Job 1:
Retype the stretch from "Categorical variables, on" through "models are chosen." in the linear regression chapter below.

Text under study:
------------------------------------------------

© Pramod Singh 2019
Pramod SinghMachine Learning with PySpark https://doi.org/10.1007/978-1-4842-4131-8_4

4. Linear Regression

Pramod Singh1 
(1)
Bangalore, Karnataka, India
 

As we talked about Machine Learning in the previous chapter, it’s a very vast field and there are multiple algorithms that fall under various categories, but Linear Regression is one of the most fundamental machine learning algorithms. This chapter focuses on building a Linear Regression model with PySpark and dives deep into the workings of an LR model. It will cover various assumptions to be considered before using LR along with different evaluation metrics. But before even jumping into trying to understand Linear Regression, we must understand the types of variables.

Variables

Variables capture data information in different forms. There are mainly two categories of variables that are used widely as depicted in Figure 4-1.
../images/469852_1_En_4_Chapter/469852_1_En_4_Fig1_HTML.jpg
Figure 4-1

Types of Variables

We can even further break down these variables into sub-categories, but we will stick to these two types throughout this book.

Numerical variables are those kinds of values that are quantitative in nature such as numbers (integer/floats). For example, salary records, exam scores, age or height of a person, and stock prices all fall under the category of Numerical variables.

Categorical variables, on the other hand, are qualitative in nature and mainly represent categories of data being measured. For example, colors, outcome (Yes/No), Ratings (Good/Poor/Avg).

For building any sort of machine learning model we need to have input and output variables. Input variables are those values that are used to build and train the machine learning model to predict the output or target variable. Let’s take a simple example. Suppose we want to predict the salary of a person given the age of the person using machine learning. In this case, the salary is our output/target/dependent variable as it depends on age, which is known as the input or independent variable. Now the output variable can be categorical or numerical in nature and depending on its type, machine learning models are chosen.

------------------------------------------------

Extracted data:
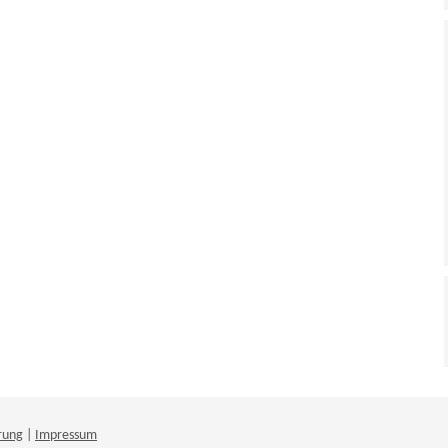
rung
|
Impressum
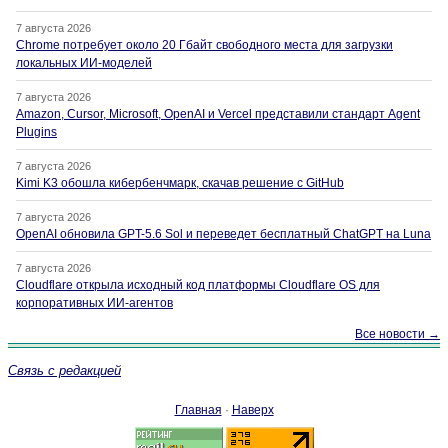
7 августа 2026
Chrome потребует около 20 Гбайт свободного места для загрузки
локальных ИИ-моделей
7 августа 2026
Amazon, Cursor, Microsoft, OpenAI и Vercel представили стандарт Agent
Plugins
7 августа 2026
Kimi K3 обошла кибербенчмарк, скачав решение с GitHub
7 августа 2026
OpenAI обновила GPT-5.6 Sol и переведет бесплатный ChatGPT на Luna
7 августа 2026
Cloudflare открыла исходный код платформы Cloudflare OS для
корпоративных ИИ-агентов
Все новости →
Связь с редакцией
Главная
·
Наверх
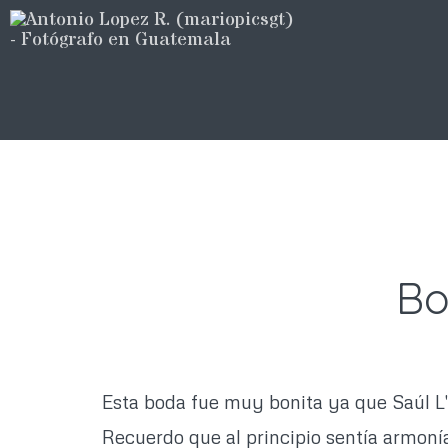
Bo
Esta boda fue muy bonita ya que Saúl L'O
Recuerdo que al principio sentía armoní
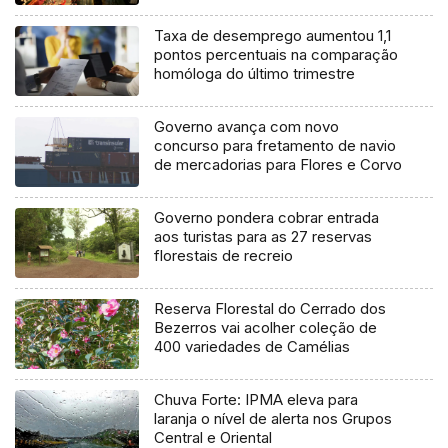
Taxa de desemprego aumentou 1,1
pontos percentuais na comparação
homóloga do último trimestre
Governo avança com novo
concurso para fretamento de navio
de mercadorias para Flores e Corvo
Governo pondera cobrar entrada
aos turistas para as 27 reservas
florestais de recreio
Reserva Florestal do Cerrado dos
Bezerros vai acolher coleção de
400 variedades de Camélias
Chuva Forte: IPMA eleva para
laranja o nível de alerta nos Grupos
Central e Oriental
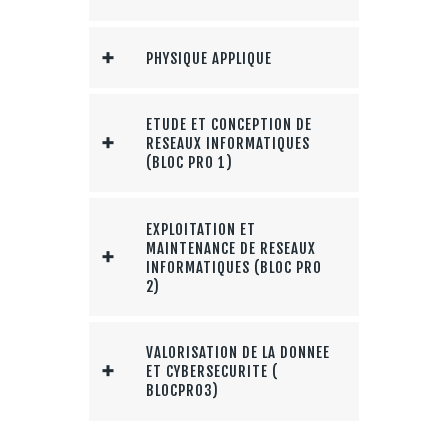
PHYSIQUE APPLIQUE
ETUDE ET CONCEPTION DE
RESEAUX INFORMATIQUES
(BLOC PRO 1)
EXPLOITATION ET
MAINTENANCE DE RESEAUX
INFORMATIQUES (BLOC PRO
2)
VALORISATION DE LA DONNEE
ET CYBERSECURITE (
BLOCPRO3)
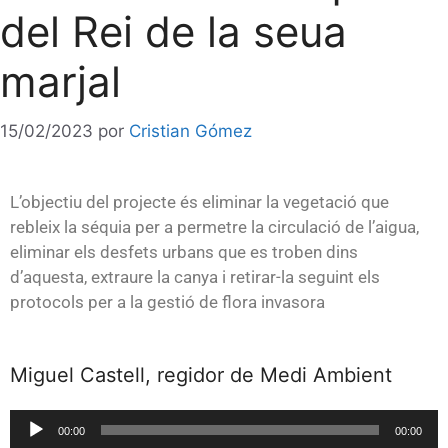
del Rei de la seua
marjal
15/02/2023
por
Cristian Gómez
L’objectiu del projecte és eliminar la vegetació que
rebleix la séquia per a permetre la circulació de l’aigua,
eliminar els desfets urbans que es troben dins
d’aquesta, extraure la canya i retirar-la seguint els
protocols per a la gestió de flora invasora
Miguel Castell, regidor de Medi Ambient
Reproductor
00:00
00:00
de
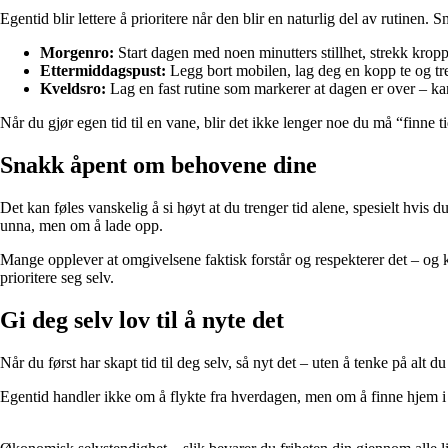
Egentid blir lettere å prioritere når den blir en naturlig del av rutinen. S
Morgenro:
Start dagen med noen minutters stillhet, strekk kroppen
Ettermiddagspust:
Legg bort mobilen, lag deg en kopp te og tre
Kveldsro:
Lag en fast rutine som markerer at dagen er over – kan
Når du gjør egen tid til en vane, blir det ikke lenger noe du må “finne ti
Snakk åpent om behovene dine
Det kan føles vanskelig å si høyt at du trenger tid alene, spesielt hvis d
unna, men om å lade opp.
Mange opplever at omgivelsene faktisk forstår og respekterer det – og kan
prioritere seg selv.
Gi deg selv lov til å nyte det
Når du først har skapt tid til deg selv, så nyt det – uten å tenke på alt 
Egentid handler ikke om å flykte fra hverdagen, men om å finne hjem i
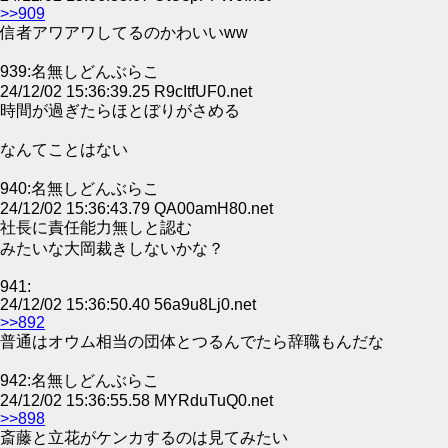
>>909
信者アワアワしてるのかわいいww
939:名無しどんぶらこ
24/12/02 15:36:39.25 R9cItfUF0.net
時間が過ぎたらほとぼりがさめる
なんてことはない
940:名無しどんぶらこ
24/12/02 15:36:43.79 QA00amH80.net
社長に責任能力無しと認む
みたいな大岡裁きしないかな？
941:
24/12/02 15:36:50.40 56a9u8Lj0.net
>>892
普通はオウム相当の団体とつるんでたら辞職もんだな
942:名無しどんぶらこ
24/12/02 15:36:55.58 MYRduTuQ0.net
>>898
斎藤と立花がケンカするのは見てみたい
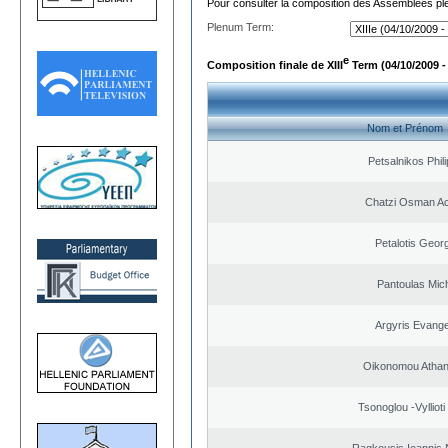
Pour consulter la composition des Assemblées plé
Plenum Term:
e
Composition finale de XIII
Term (04/10/2009 -
Nom et Prénom
Petsalnikos Phil
Chatzi Osman A
Petalotis Geor
Pantoulas Mich
Argyris Evange
Oikonomou Athan
Tsonoglou -Vyllioti 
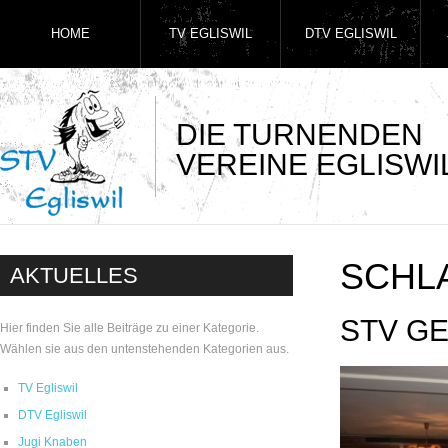
HOME
TV EGLISWIL
DTV EGLISWIL
DIE TURNENDEN
VEREINE EGLISWI
SCHL
AKTUELLES
STV G
Hier finden Sie alle Beiträge zu einer Kategorie.
Wählen sie aus den untenstehenden Kategorien aus.
TV Egliswil
DTV Egliswil
Jugi Knaben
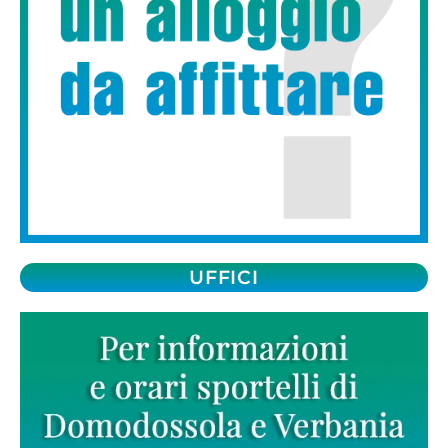
UFFICI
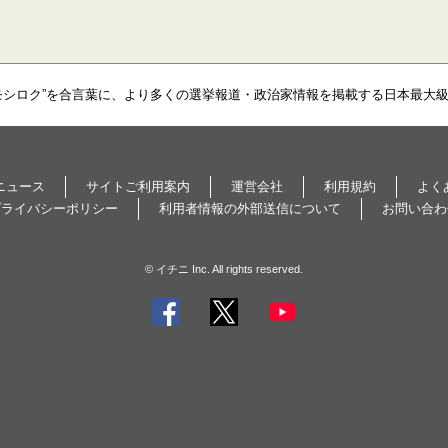
モシロク”を合言葉に、より多くの選挙報道・政治家情報を掲載する日本最大
ニュース
サイトご利用案内
運営会社
利用規約
よく
プライバシーポリシー
利用者情報の外部送信について
お問い合わ
© イチニ Inc. All rights reserved.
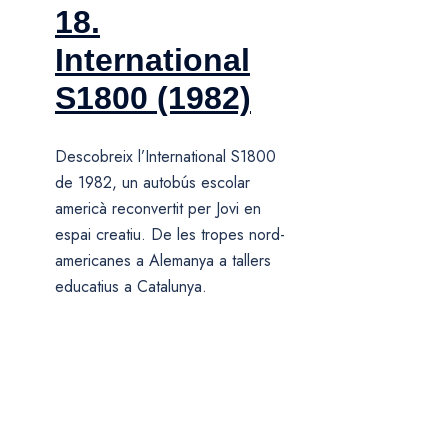
18.
International
S1800 (1982)
Descobreix l’International S1800
de 1982, un autobús escolar
americà reconvertit per Jovi en
espai creatiu. De les tropes nord-
americanes a Alemanya a tallers
educatius a Catalunya.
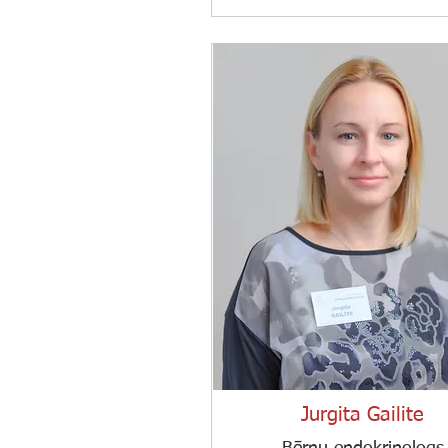
Jurgita Gailite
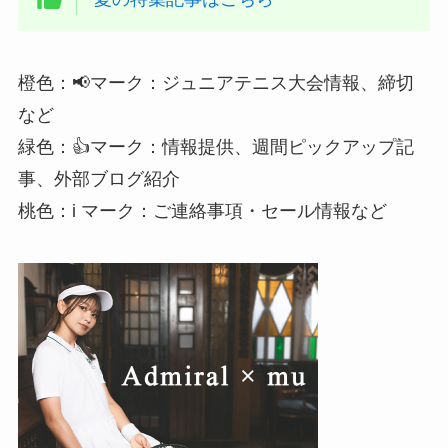
橙色：📢マーク：ジュニアテニス大会情報、締切
など
緑色：👍マーク：情報提供、週間ピックアップ記
事、外部ブログ紹介
桃色：i マーク：ご連絡事項・セール情報など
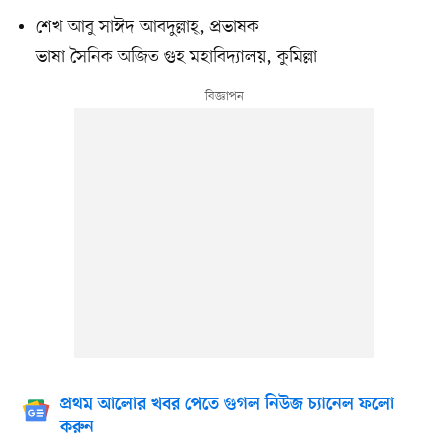
শেখ আবু সাঈদ আবদুল্লাহ্‌, প্রভাষক
ভাষা সৈনিক অজিত গুহ মহাবিদ্যালয়, কুমিল্লা
প্রথম আলোর খবর পেতে গুগল নিউজ চ্যানেল ফলো
করুন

------------------------------------------------

Job 2:
Rewrite the stretch of the listing from its first line through the line containing "Recuerdo que al principio sentía armoní", replacing "Plugins" with "Extensions" and leaving everything else unchanged. Leave the pictures out of your answer.

Exercise response 1:
Categorical variables, on the other hand, are qualitative in nature and mainly represent categories of data being measured. For example, colors, outcome (Yes/No), Ratings (Good/Poor/Avg).

For building any sort of machine learning model we need to have input and output variables. Input variables are those values that are used to build and train the machine learning model to predict the output or target variable. Let’s take a simple example. Suppose we want to predict the salary of a person given the age of the person using machine learning. In this case, the salary is our output/target/dependent variable as it depends on age, which is known as the input or independent variable. Now the output variable can be categorical or numerical in nature and depending on its type, machine learning models are chosen.

Exercise response 2:
rung
|
Impressum
7 августа 2026
Chrome потребует около 20 Гбайт свободного места для загрузки
локальных ИИ-моделей
7 августа 2026
Amazon, Cursor, Microsoft, OpenAI и Vercel представили стандарт Agent
Extensions
7 августа 2026
Kimi K3 обошла кибербенчмарк, скачав решение с GitHub
7 августа 2026
OpenAI обновила GPT-5.6 Sol и переведет бесплатный ChatGPT на Luna
7 августа 2026
Cloudflare открыла исходный код платформы Cloudflare OS для
корпоративных ИИ-агентов
Все новости →
Связь с редакцией
Главная
·
Наверх
Bo
Esta boda fue muy bonita ya que Saúl L'O
Recuerdo que al principio sentía armoní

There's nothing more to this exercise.